Privacy has just taken on new meaning in Europe. The European Union’s highest court has ruled that any of the region’s 500 million citizens can compel Google and other search engines to remove information about them from the companies’ search results, even if that information is neither inaccurate nor unlawful. The surprising decision, which Google can’t directly appeal, is either a bold reclamation of privacy rights in the digital era or a mandate to let anyone rewrite history as they please, depending on your perspective. It’s also the clearest sign yet that U.S. and European data protection laws are heading down divergent paths.
The European Union has always placed an emphasis on protecting its citizens’ data. The latest ruling, for a case in which a Spanish lawyer demanded that Google remove links to an old news article about his debts, is based on a 1995 European Parliament directive that provided extensive protections for personal data. The Parliament is in the midst of passing an even more sweeping update to the law that will make “data protection first, not an afterthought,” according to the body. A key tenet of this new policy is the “right to be forgotten,” the idea that individuals have the right to delete information about themselves that is not legally required to remain online. “This is the fundamental right of an individual as opposed to the business right of a company,” says Marc Rotenberg, president of the Electronic Privacy Information Center. “When courts are asked to consider those claims, I think they rightly look more seriously at the individual’s claims first.”
The U.S. has no privacy protections that even approach the broad aims of Europe’s laws. It’s not because Europe is the innovator on this front—former Supreme Court Justice Louis Brandeis first introduced the “right to privacy” in the U.S. in an 1890 article in the Harvard Law Review that was globally influential. It’s also not because Americans don’t value their digital privacy. A recent study by the Pew Research Center found that 68 percent of American Internet users believe U.S. laws don’t go far enough to protect individual online privacy. But a variety of factors mean American privacy legislation will likely never reach the scope of Europe’s laws.
First, Europe’s new ruling is difficult to reconcile with the First Amendment, which grants citizens the right to free speech. A U.S. law that compelled a company like Google to limit the type of content it shows in search results likely wouldn’t pass muster in American courts, experts say, because it could be construed as a form of censorship. “The First Amendment really does prevent this kind of widespread unpublishing of data,” says Danny O’Brien, international director at the Electronic Frontier Foundation. “In the U.S., free speech sort of trumps privacy.”
Americans do have privacy protections, but they’re spread across a variety of state and federal laws that typically apply to specific groups of people. For instance, California has a law somewhat similar to the E.U. ruling that allows people to demand that tech companies delete their data, but it’s only for minors. On other online issues, like hijacking someone’s digital identity, punishments vary from state to state. With Congress’s ability to pass new legislation near an all-time low, it’s doubtful sweeping federal change will suddenly come on this front anytime soon. “The way in which the U.S. protects privacy is through a patchwork series of laws,” says Andy Sellars, a staff attorney for the Digital Media Law Project housed at Harvard University. “The EU has always tended to think of a privacy as more of an overarching thing that touches on all other domains.”

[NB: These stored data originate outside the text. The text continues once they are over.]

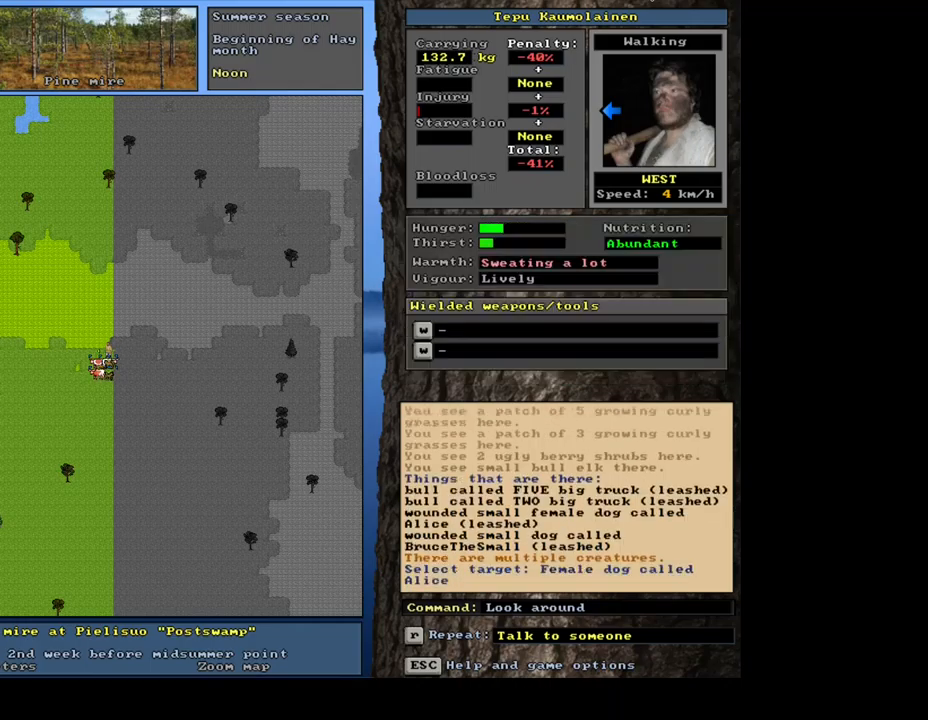
{"keys": [], "mouse": [], "events": []}
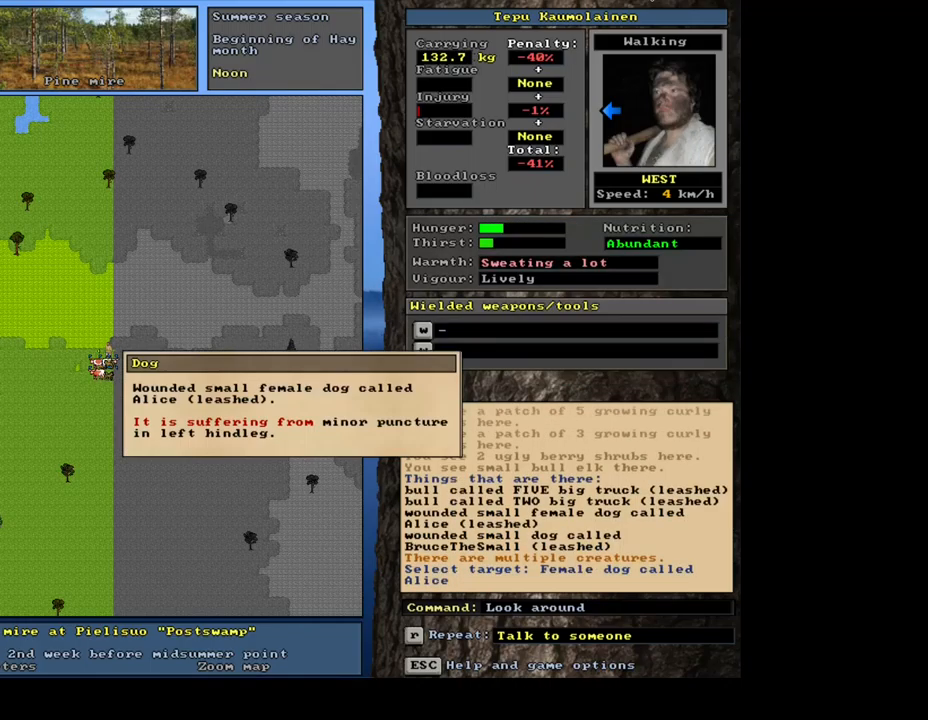
{"keys": [], "mouse": [], "events": []}
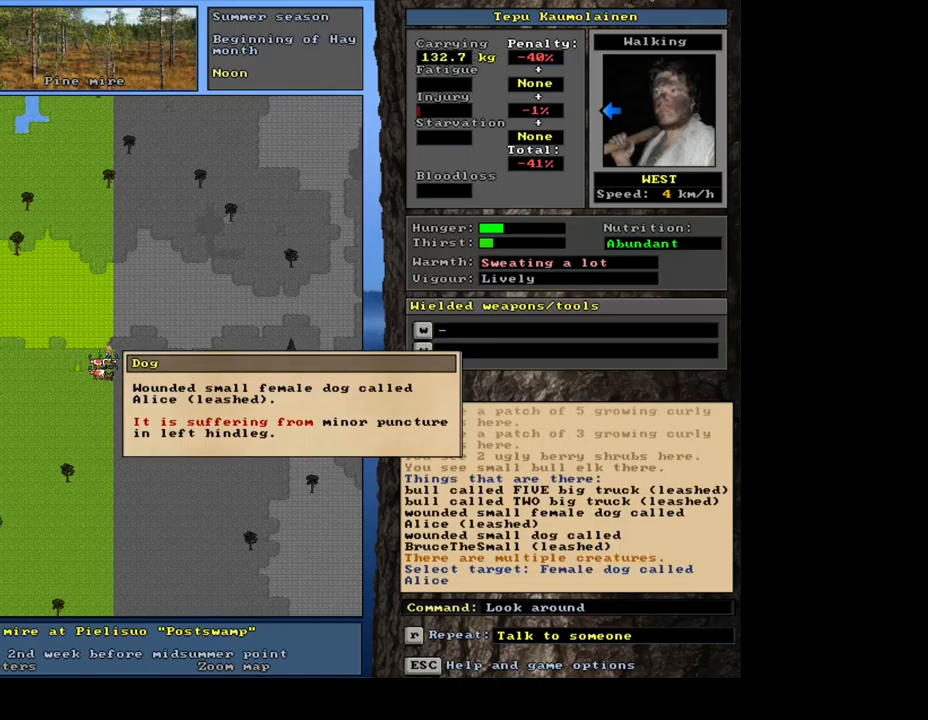
{"keys": [], "mouse": [], "events": []}
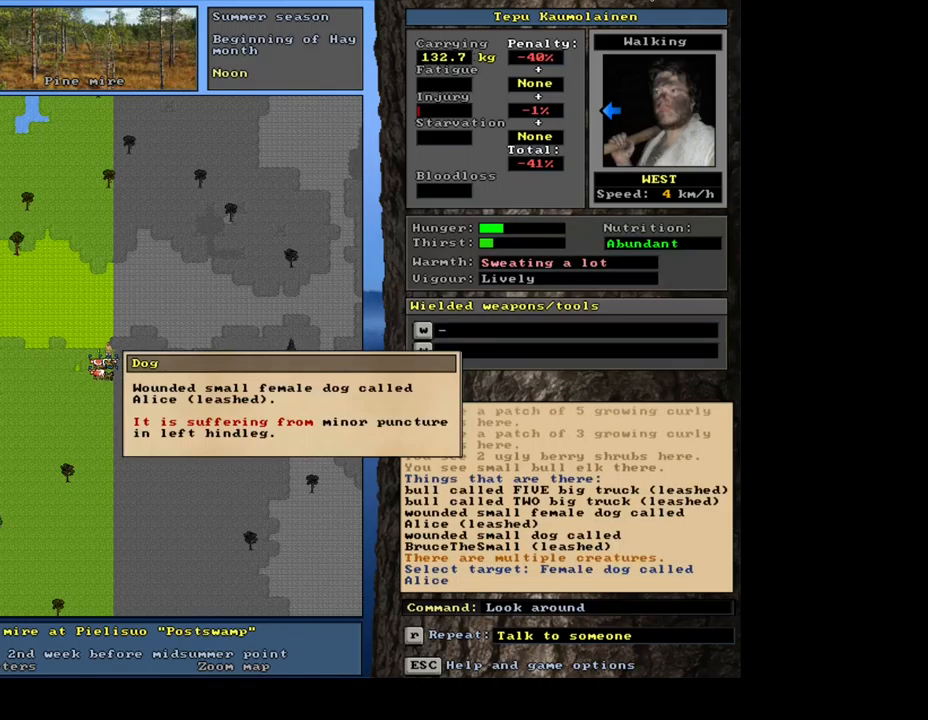
{"keys": ["escape"], "mouse": [], "events": [[434, "escape", "down"]]}
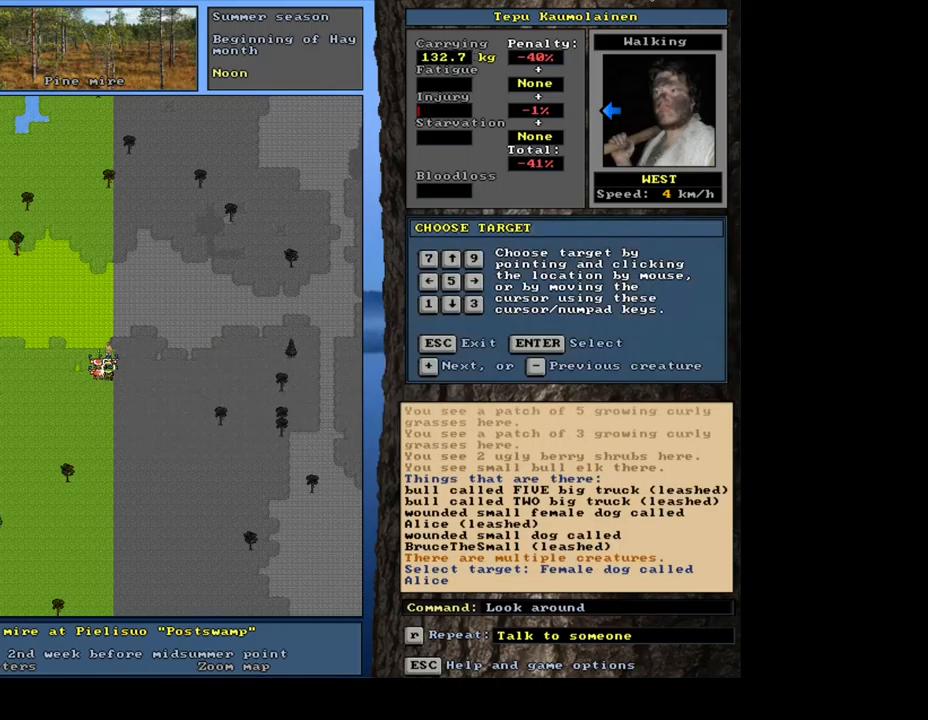
{"keys": [], "mouse": [], "events": [[34, "escape", "up"], [300, "num2", "down"], [367, "num2", "up"]]}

Money, of course, also plays a role in the way laws are formed. Though energy company lobbyists are the ones pulling the strings on shows like House of Cards, Google spent $15.8 million on D.C. lobbying in 2013, more than Exxon Mobil. “That has played a big role in what Washington has or has not done,” Rotenberg says. By comparison, the tech giant spent around $2 million to influence the European Union last year.
Even though the U.S. is unlikely to adopt similar policies, the E.U. ruling will still have global implications. Sellars says it’s likely that Google will only delete content in the countries where it is required to do so. Twitter has this policy, and Google does it on a small scale for issues such as German laws banning content related to Nazism. Such measures could lead to a decidedly different Internet experience on American shores compared to European ones, a concept known as balkanization that Silicon Valley views as anathema to the open Internet.

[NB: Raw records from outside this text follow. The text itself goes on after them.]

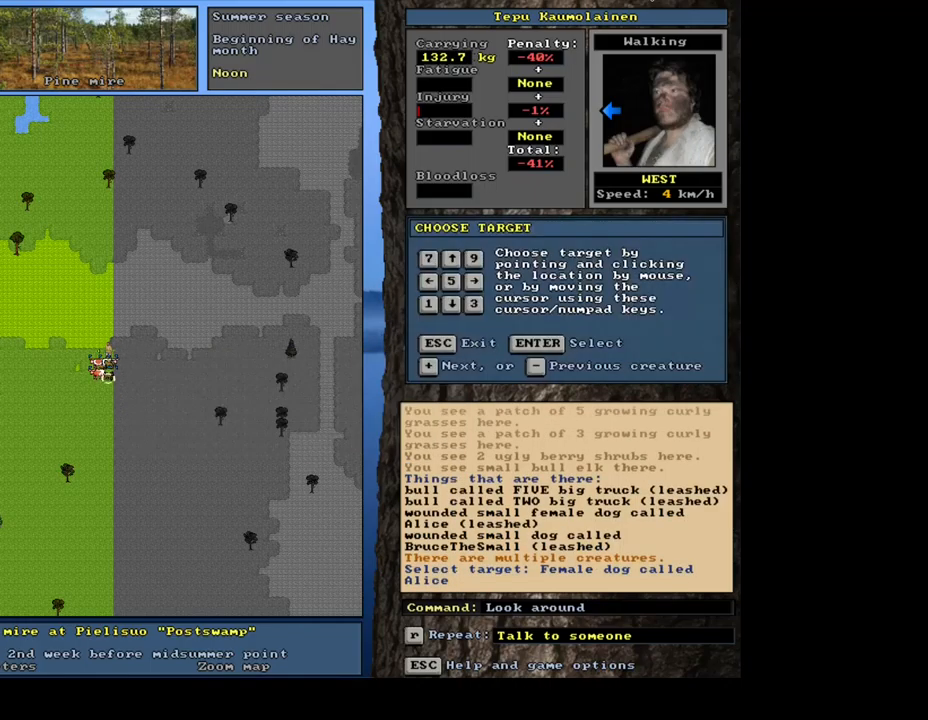
{"keys": [], "mouse": [], "events": []}
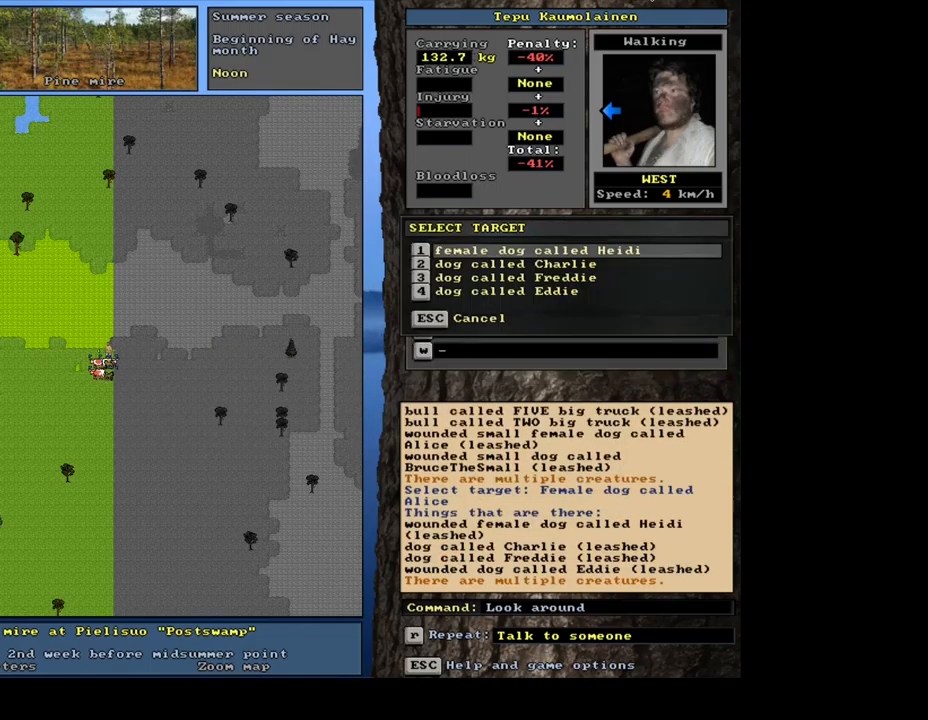
{"keys": [], "mouse": [], "events": []}
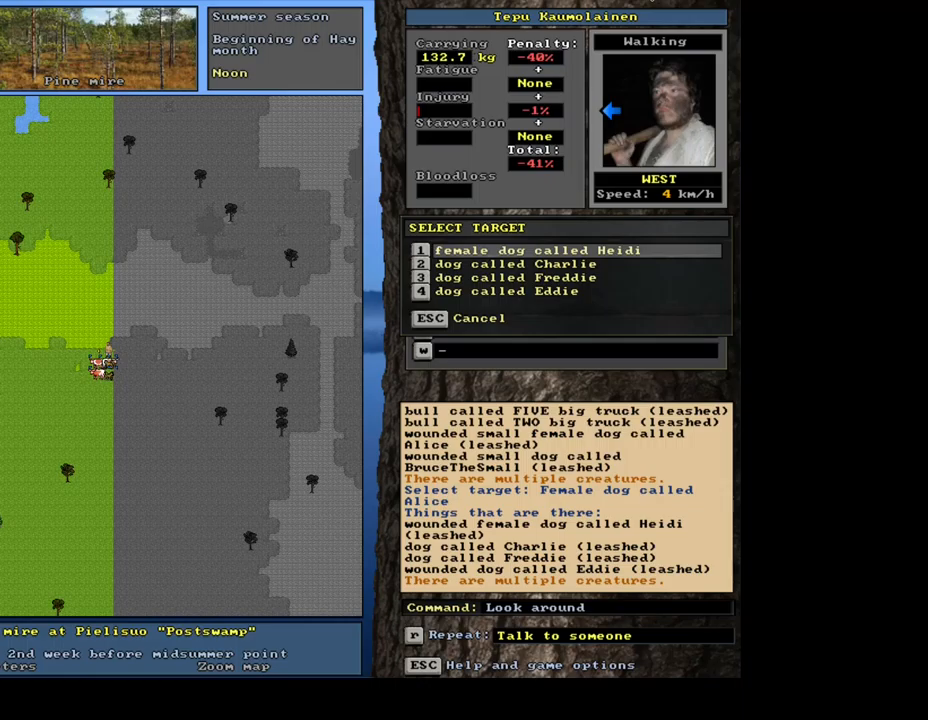
{"keys": [], "mouse": [], "events": []}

Many questions remain. It’s not clear whether Google will readily delete data when requested or try to protect its search results by taking individual cases to local judges, a strategy that could rack up huge legal fees. The boundaries of what can be deleted are also extremely vague, with the court only saying that information that is no longer relevant or timely is game to be scrubbed. Prominent figures won’t have a right to delete information in the public interest, but that exception is open to wide interpretation.

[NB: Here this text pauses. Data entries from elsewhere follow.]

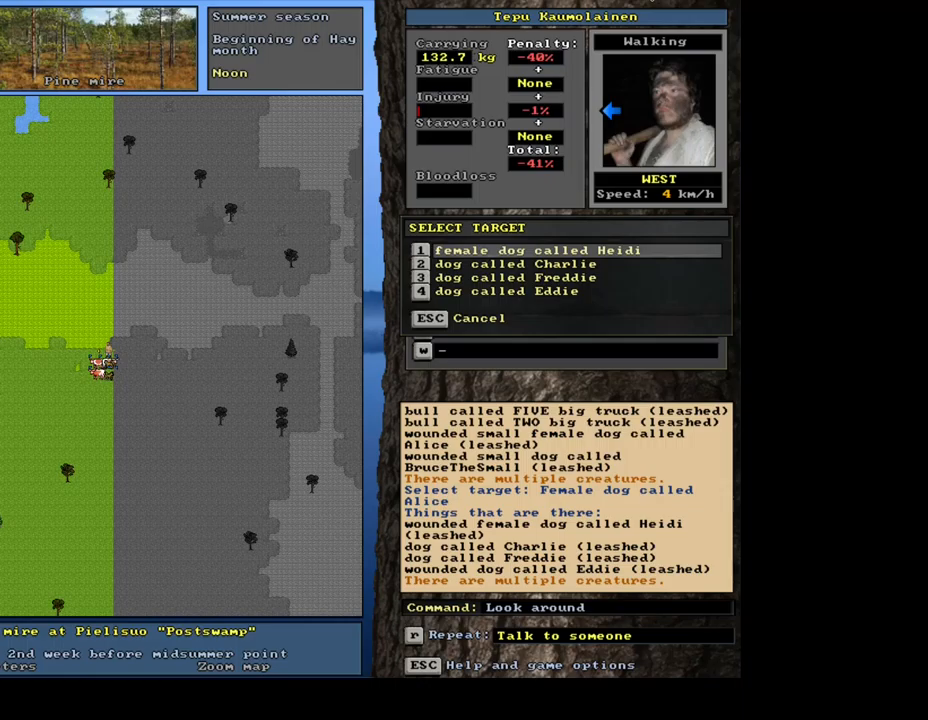
{"keys": [], "mouse": [], "events": [[367, "num2", "down"], [400, "num2", "up"]]}
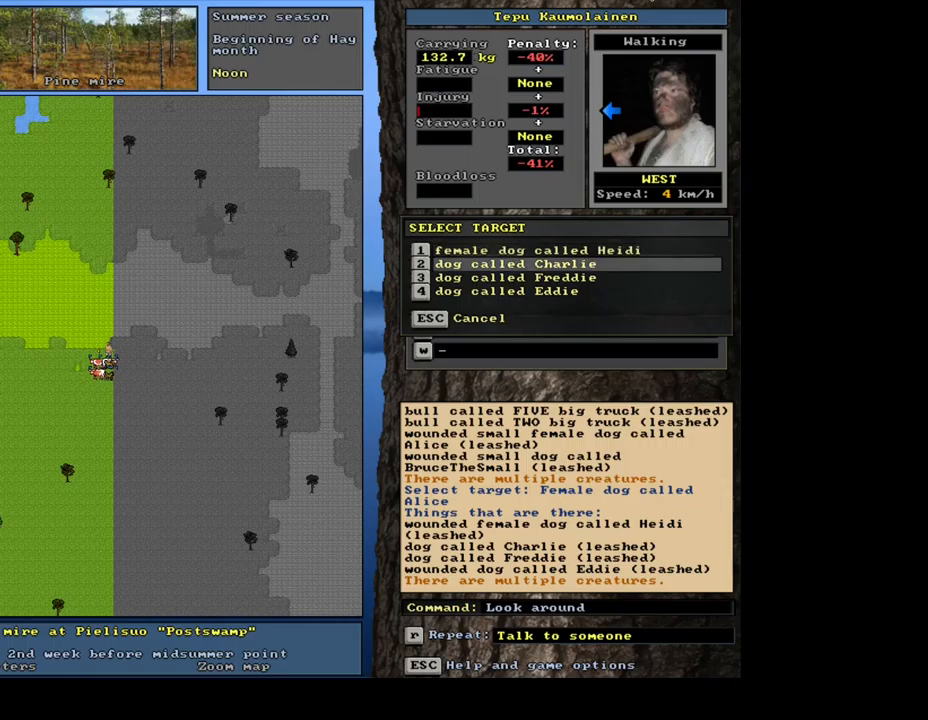
{"keys": [], "mouse": [], "events": []}
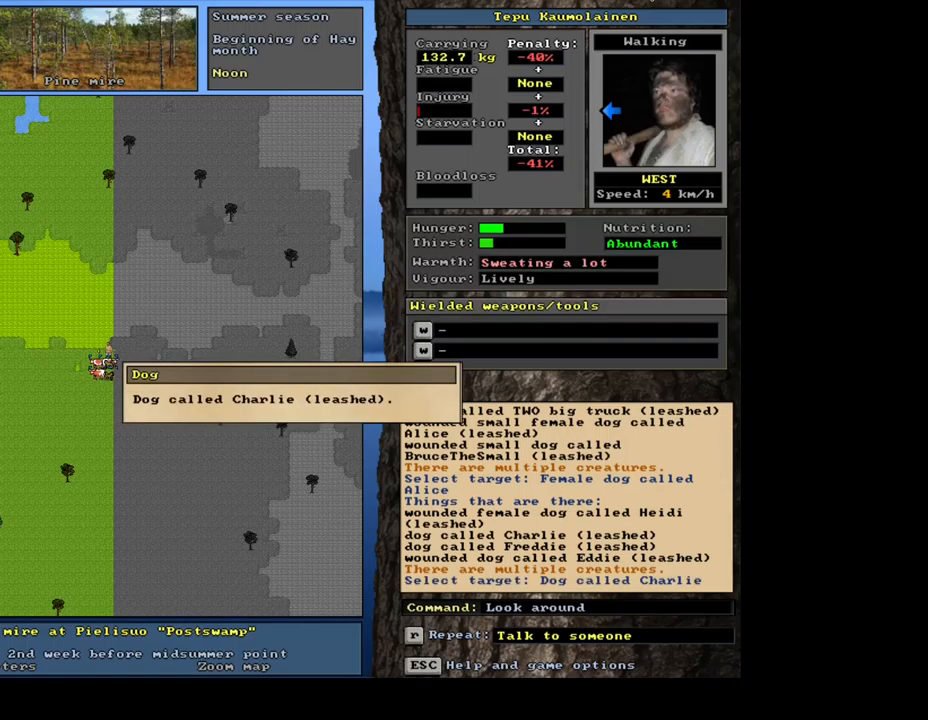
{"keys": [], "mouse": [], "events": []}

Ultimately, the ruling, which could eventually impact other tech companies like Facebook and Twitter, will establish a different set of online standards and expectations based on where users happen to reside. And those varying standards aren’t likely to be reconciled anytime soon. The question judges, legislators and citizens will have to grapple with, Sellars says, is “whether or not the Internet is truly a global platform where all of us have access to the same information or whether it is really just something that is going to be recaptured by nations over time.”